START TASK INPUTS

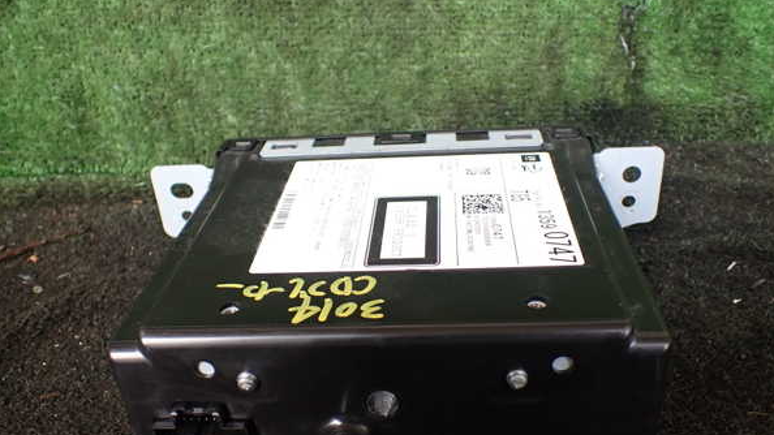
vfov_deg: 35.5
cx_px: 387
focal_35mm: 33
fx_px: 677
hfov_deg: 59.5
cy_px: 257
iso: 250
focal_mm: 5.4
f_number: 2.3
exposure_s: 1/125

END TASK INPUTS

_WORK REQUEST:_ Repeat the records exactly but leave out the images.

_YOUR RESPONSE:_
vfov_deg: 35.5
cx_px: 387
focal_35mm: 33
fx_px: 677
hfov_deg: 59.5
cy_px: 257
iso: 250
focal_mm: 5.4
f_number: 2.3
exposure_s: 1/125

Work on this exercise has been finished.